I'm James Maxey, the author of numerous novels of fantasy and science fiction. I use this site to discuss a wide range of topics, with a heavy emphasis on cranky, uninformed rants about politics and religion and other topics that polite people attempt to avoid. For anyone just wanting to read about my books, I maintain a second blog, The Prophet and the Dragon, where I keep the focus solely on my fiction. I also have a webpage where both blogs stream, with more information about all my books, at jamesmaxey.net.


Friday, September 12, 2008

The two sentence guide to writing interesting characters

I've been corresponding with a fan of Bitterwood who's asked me for some advice on developing the characters in a story he's working on. I told him that, for me, one of the keys to figuring out who your major characters are is to figure out what the worst moments of their life have been, and know what lessons they took from these experiences.

One reason I start Bitterwood out twenty years before the main novel is that I wanted to tell my readers about a pivotal moment in the hero's life. The story starts with Bitterwood's brother on the verge of raping the woman Bitterwood loves. Bitterwood is powerless to stop his brother Jomath, but the rape never occurs because of the arrival of the Bible-thumping, axe-wielding Old Testament style prophet Hezekiah. Hezekiah proceeds to kill Jomath for being an unrepentant heathen; he kills a lot of other people too. Bitterwood is standing there witnessing this; his brother is dying at the hands of the Lord's messenger just at the moment when Bitterwood hates Jomath the most. Bitterwood comes away from this event with a clear vision in his mind that God is a god of wrath and vengeance. There is a higher force in the world watching out for Bitterwood and smiting those who have wronged him. Only, as the backstory unfolds, Bitterwood loses his faith in God when he finds out that Hezekiah is a false prophet. Then, Bitterwood becomes his own absent God; since there is no higher power dispensing punishment upon the wicked, he will do the job himself. He's not doing it for love or money; he's doing it because he wants the wicked to suffer, because that's the god shaped hole in his world that he needs to fill.
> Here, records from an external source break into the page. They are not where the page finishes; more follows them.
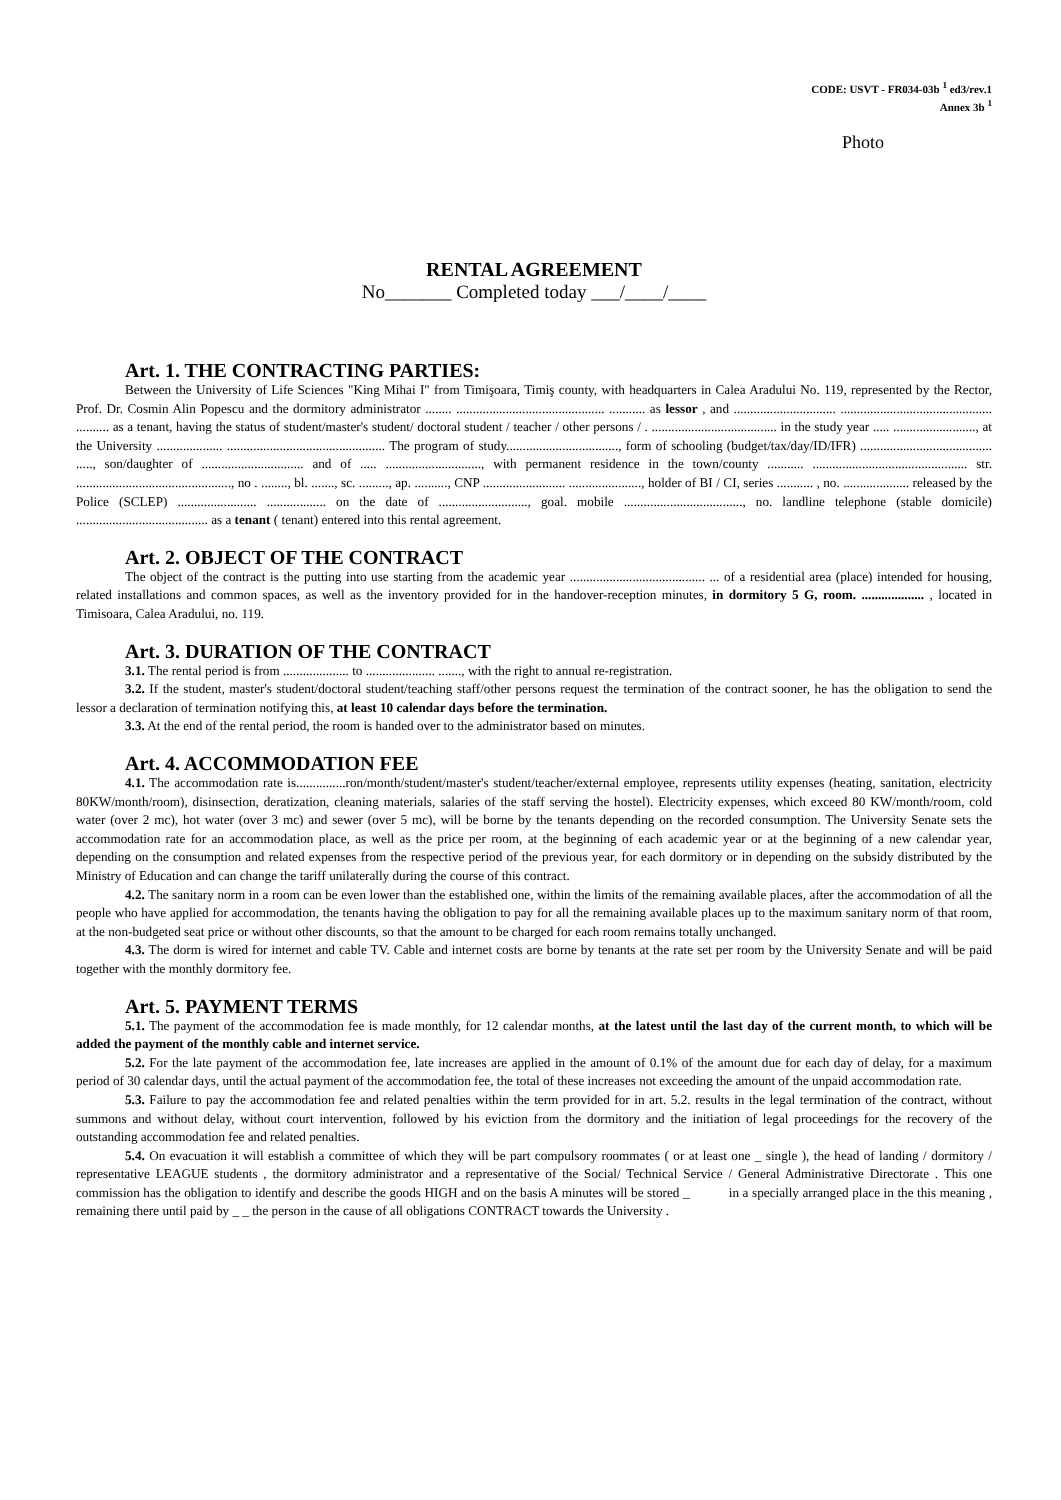CODE: USVT - FR034-03b <sup>1</sup> ed3/rev.1
Annex 3b <sup>1</sup>
Photo
RENTAL AGREEMENT
No_______ Completed today ___/____/____
Art. 1. THE CONTRACTING PARTIES:
Between the University of Life Sciences "King Mihai I" from Timişoara, Timiş county, with headquarters in Calea Aradului No. 119, represented by the Rector, Prof. Dr. Cosmin Alin Popescu and the dormitory administrator ........ ............................................. ........... as lessor , and ............................... .............................................. .......... as a tenant, having the status of student/master's student/ doctoral student / teacher / other persons / . ...................................... in the study year ..... ........................., at the University .................... ................................................ The program of study.................................., form of schooling (budget/tax/day/ID/IFR) ........................................ ....., son/daughter of ............................... and of ..... ............................., with permanent residence in the town/county ........... ............................................... str. ..............................................., no . ........, bl. ......., sc. ........., ap. .........., CNP ......................... ......................, holder of BI / CI, series ........... , no. .................... released by the Police (SCLEP) ........................ .................. on the date of ..........................., goal. mobile ...................................., no. landline telephone (stable domicile) ........................................ as a tenant ( tenant) entered into this rental agreement.
Art. 2. OBJECT OF THE CONTRACT
The object of the contract is the putting into use starting from the academic year ......................................... ... of a residential area (place) intended for housing, related installations and common spaces, as well as the inventory provided for in the handover-reception minutes, in dormitory 5 G, room. ................... , located in Timisoara, Calea Aradului, no. 119.
Art. 3. DURATION OF THE CONTRACT
3.1. The rental period is from .................... to ..................... ......., with the right to annual re-registration.
3.2. If the student, master's student/doctoral student/teaching staff/other persons request the termination of the contract sooner, he has the obligation to send the lessor a declaration of termination notifying this, at least 10 calendar days before the termination.
3.3. At the end of the rental period, the room is handed over to the administrator based on minutes.
Art. 4. ACCOMMODATION FEE
4.1. The accommodation rate is...............ron/month/student/master's student/teacher/external employee, represents utility expenses (heating, sanitation, electricity 80KW/month/room), disinsection, deratization, cleaning materials, salaries of the staff serving the hostel). Electricity expenses, which exceed 80 KW/month/room, cold water (over 2 mc), hot water (over 3 mc) and sewer (over 5 mc), will be borne by the tenants depending on the recorded consumption. The University Senate sets the accommodation rate for an accommodation place, as well as the price per room, at the beginning of each academic year or at the beginning of a new calendar year, depending on the consumption and related expenses from the respective period of the previous year, for each dormitory or in depending on the subsidy distributed by the Ministry of Education and can change the tariff unilaterally during the course of this contract.
4.2. The sanitary norm in a room can be even lower than the established one, within the limits of the remaining available places, after the accommodation of all the people who have applied for accommodation, the tenants having the obligation to pay for all the remaining available places up to the maximum sanitary norm of that room, at the non-budgeted seat price or without other discounts, so that the amount to be charged for each room remains totally unchanged.
4.3. The dorm is wired for internet and cable TV. Cable and internet costs are borne by tenants at the rate set per room by the University Senate and will be paid together with the monthly dormitory fee.
Art. 5. PAYMENT TERMS
5.1. The payment of the accommodation fee is made monthly, for 12 calendar months, at the latest until the last day of the current month, to which will be added the payment of the monthly cable and internet service.
5.2. For the late payment of the accommodation fee, late increases are applied in the amount of 0.1% of the amount due for each day of delay, for a maximum period of 30 calendar days, until the actual payment of the accommodation fee, the total of these increases not exceeding the amount of the unpaid accommodation rate.
5.3. Failure to pay the accommodation fee and related penalties within the term provided for in art. 5.2. results in the legal termination of the contract, without summons and without delay, without court intervention, followed by his eviction from the dormitory and the initiation of legal proceedings for the recovery of the outstanding accommodation fee and related penalties.
5.4. On evacuation it will establish a committee of which they will be part compulsory roommates ( or at least one _ single ), the head of landing / dormitory / representative LEAGUE students , the dormitory administrator and a representative of the Social/ Technical Service / General Administrative Directorate . This one commission has the obligation to identify and describe the goods HIGH and on the basis A minutes will be stored _ in a specially arranged place in the this meaning , remaining there until paid by _ _ the person in the cause of all obligations CONTRACT towards the University .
Of course, any rational reader will conclude that this is a fairly insane lesson to draw from the events of his life. Bitterwood would have been much better off, probably, just sucking up the injustices visited upon him and trying to rebuild his life. But, this is the second key aspect to character building: Characters are more interesting if they have learned the wrong lessons from life's traumas.

Take Bruce Wayne. He saw his parents gunned down when he was a child and drew the lesson that he should dress up like a bat and use his vast wealth to buy bat-shaped cars and airplanes, so that he could hang out in alleys and throw boomerangs at muggers. An alternative lesson he might have taken away would have been to use his vast wealth to try to strengthen police work and work for social justice to reduce the forces that give rise to crime in the first place. But, since he's learned the wrong lesson, he's interesting. If he'd learned the right lesson, who'd care? There are surprisingly few stories that feature well-adjusted philanthropists as their protagonists.

So my two sentence guide to writing interesting characers is this: 1. Know the event that sent the character's life off the rails. 2. Understand the major flaw in their world view that results from this event.

Obviously, this is oversimplified. But, if you're a writer trying to come to grips with who your character is, try the two sentence guide. Let me know if you like the results.